Okay, let’s get back into actually talking about the film itself, and since it’s Disney, there’s still plenty to talk about. Now, remember what I said about Zootopia from earlier this year and its rather nuanced take on racism? Well, hopefully not because you’re not going to find that here. Given how we’re not dealing with South Africa here, which means no Afrikaans to be found here (far as I can tell); ergo, racism isn’t exactly the issue of the day here. Instead, it’s classism between those in poverty and the more privileged like those who attend the school hosting a tournament that Phiona competes in. However, regardless of the exact label of prejudice, it’s being shown through the kind of basic and broad stereotypes that feel right at home in Cool Runnings. Okay, admittedly, it’s not quite as prevalent, but what it lacks in quantity, it certainly makes up for in "quality". The scenes where Robert tries to plead his case to the Chess Federation is legitimately cringe-inducing because… wow, the president is a dick. Like, in a way that no-one is to a person’s face.

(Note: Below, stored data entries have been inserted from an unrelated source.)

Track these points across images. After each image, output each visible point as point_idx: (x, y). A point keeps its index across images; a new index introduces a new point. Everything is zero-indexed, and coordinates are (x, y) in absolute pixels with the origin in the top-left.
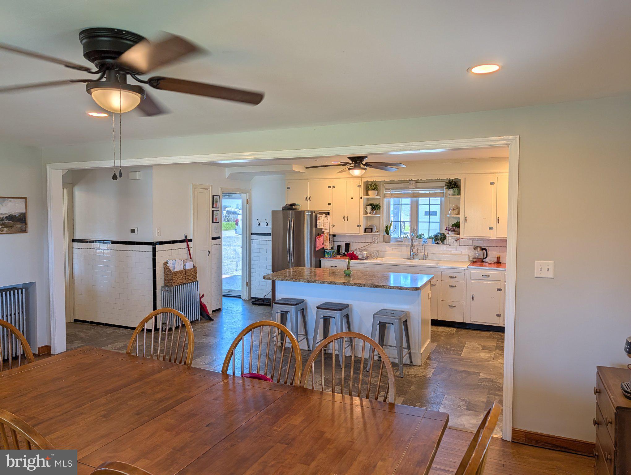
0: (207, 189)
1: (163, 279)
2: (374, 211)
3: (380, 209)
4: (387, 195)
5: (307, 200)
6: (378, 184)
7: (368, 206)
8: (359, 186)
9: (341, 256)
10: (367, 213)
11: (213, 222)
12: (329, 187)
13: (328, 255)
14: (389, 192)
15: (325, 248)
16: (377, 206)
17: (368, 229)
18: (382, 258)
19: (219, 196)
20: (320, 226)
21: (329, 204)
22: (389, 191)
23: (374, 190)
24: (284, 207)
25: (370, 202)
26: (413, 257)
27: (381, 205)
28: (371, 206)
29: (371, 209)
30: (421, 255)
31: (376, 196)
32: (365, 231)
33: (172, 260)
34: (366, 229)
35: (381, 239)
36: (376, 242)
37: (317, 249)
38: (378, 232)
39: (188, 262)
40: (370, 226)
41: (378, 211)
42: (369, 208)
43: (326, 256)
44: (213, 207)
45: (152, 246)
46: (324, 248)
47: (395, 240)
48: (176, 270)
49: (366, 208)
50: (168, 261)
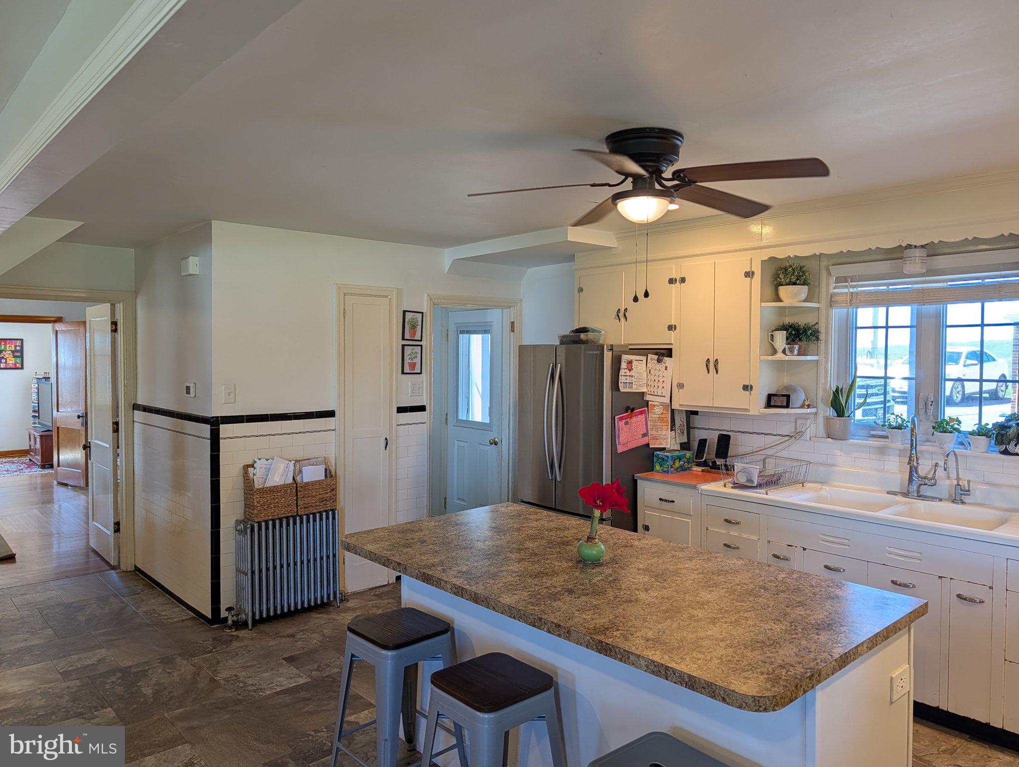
0: (387, 297)
1: (243, 502)
2: (797, 347)
3: (818, 339)
4: (839, 298)
5: (620, 320)
6: (808, 265)
7: (775, 330)
8: (749, 274)
9: (703, 471)
10: (775, 352)
11: (403, 373)
12: (672, 281)
13: (661, 466)
14: (846, 290)
15: (651, 446)
16: (805, 331)
17: (776, 398)
18: (819, 486)
19: (422, 313)
20: (634, 386)
21: (671, 328)
22: (846, 287)
23: (795, 284)
24: (564, 336)
25: (788, 320)
26: (918, 492)
27: (822, 330)
28: (787, 330)
29: (787, 339)
30: (945, 484)
31: (805, 301)
32: (769, 405)
33: (267, 460)
34: (770, 397)
35: (821, 431)
36: (807, 435)
37: (620, 449)
38: (809, 406)
39: (313, 465)
40: (787, 388)
41: (812, 346)
42: (780, 339)
43: (658, 467)
44: (403, 339)
45: (209, 426)
46: (648, 445)
47: (865, 433)
48: (269, 484)
49: (772, 335)
50: (255, 462)
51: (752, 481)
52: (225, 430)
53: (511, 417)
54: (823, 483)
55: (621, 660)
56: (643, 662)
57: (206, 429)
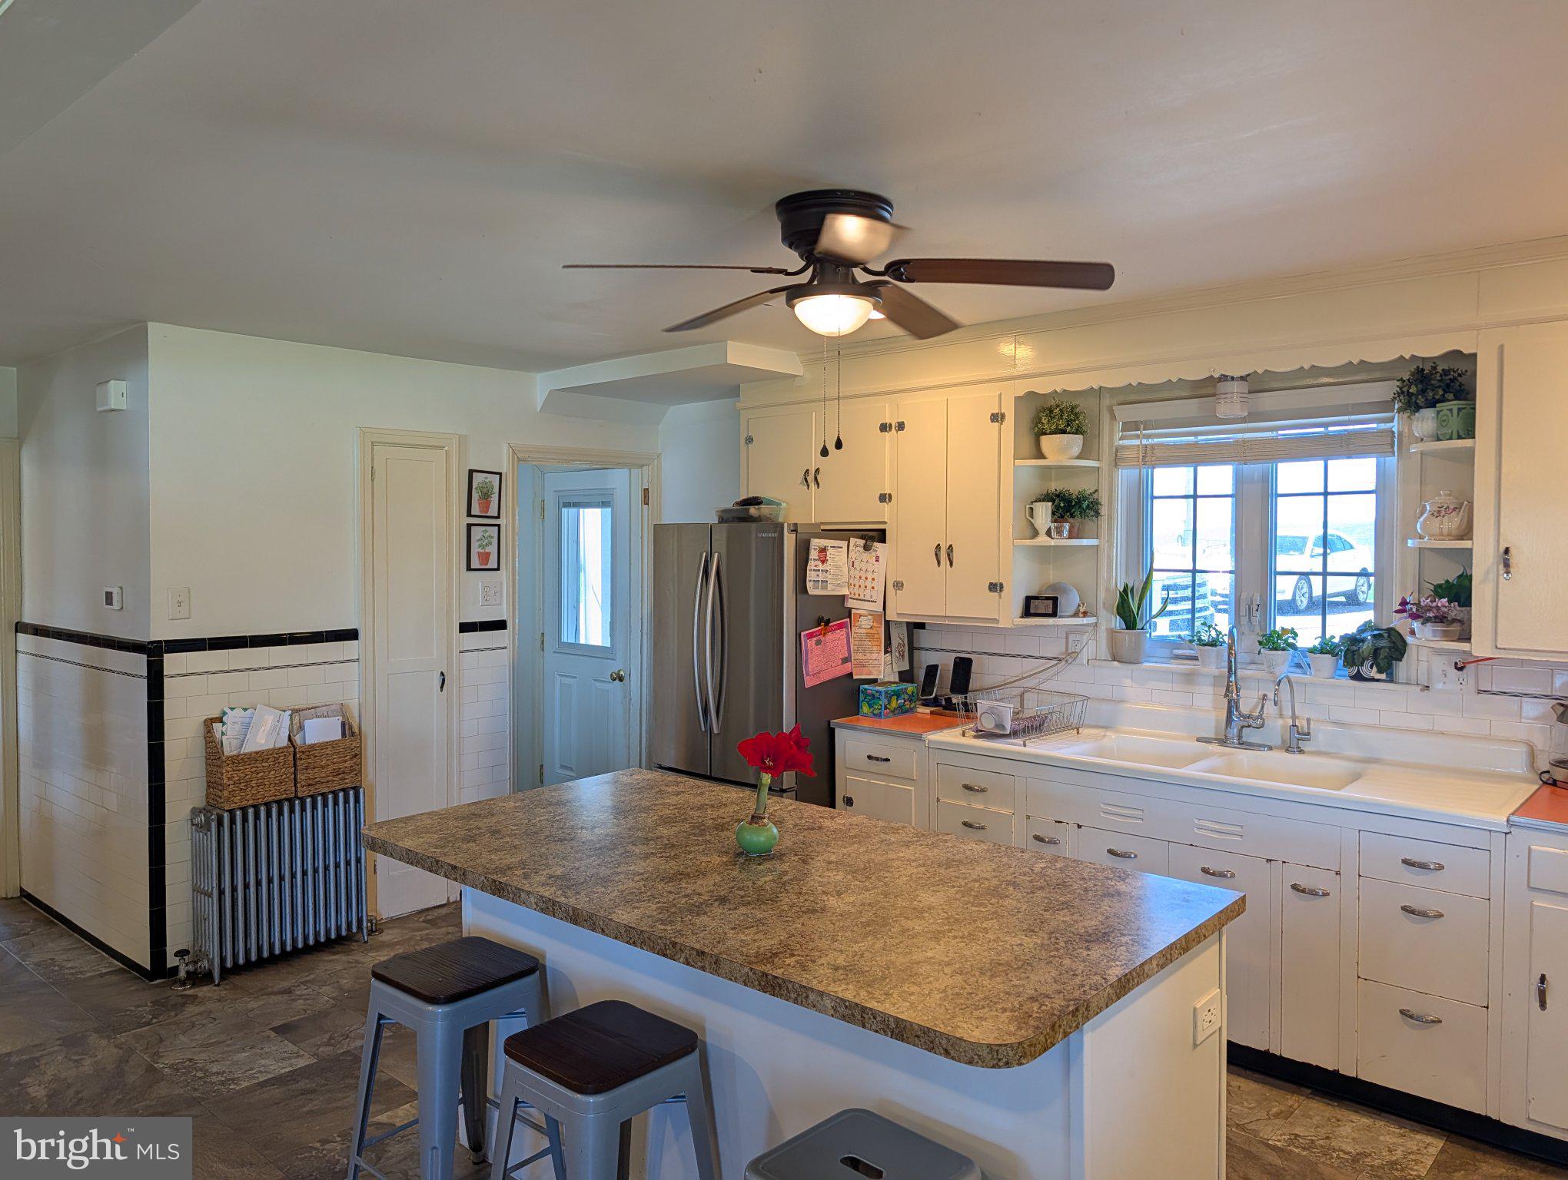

So, since this is a sports film and the prejudicial elements within are far from nuanced, surely this also follows the usual lack-of-restraint when it comes to sports film tropes. And sure, they are definitely here in abundance: The dead parent as per Disney regulation (possibly legal regulation by this point), the other parent who is at first vehemently against the sport of choice but eventually warms to it, the mentor with a troubled past who gets success vicariously through its pupil(s). However, that is an extremely regressive viewpoint for two key reasons: One, the events depicted are pretty damn close to the actual events in the life of Phiona, and two, this is a lot more thoughtful and genuinely emotional than something like, say, Eddie The Eagle. The story is genuinely quite touching and all the emotions involved feel warranted and within reasonable proportions, both good and bad. Not only that, this film manages to contextualise chess as less of a high-brow game of strategy and more a game that highlights the power of the underdog. Most of Oyelowo’s dialogue involves commenting on the nature of chess, and even when it gets into how it applies to life and how it marks the weakest piece on the board becoming the strongest with enough movement, it never comes across as pretentious.

All in all, there isn’t anything bad that I can say about this. The acting is stellar, if rough around the edges which is excusable considering the people aren’t really pretending all that much, the direction brings the kind of honesty and closeness to reality that amplifies the emotional content, and the writing not only creates good emotional setups which get delivered on, but also makes some very nice statements about their lives in relation to chess that fits perfectly the story. I don’t know what it is about Disney’s live-action output (remake or otherwise), but they are seriously on the rise with no real sign of stopping. I might regret those words once the Beauty & The Beast remake comes out, but for now, I stand by it.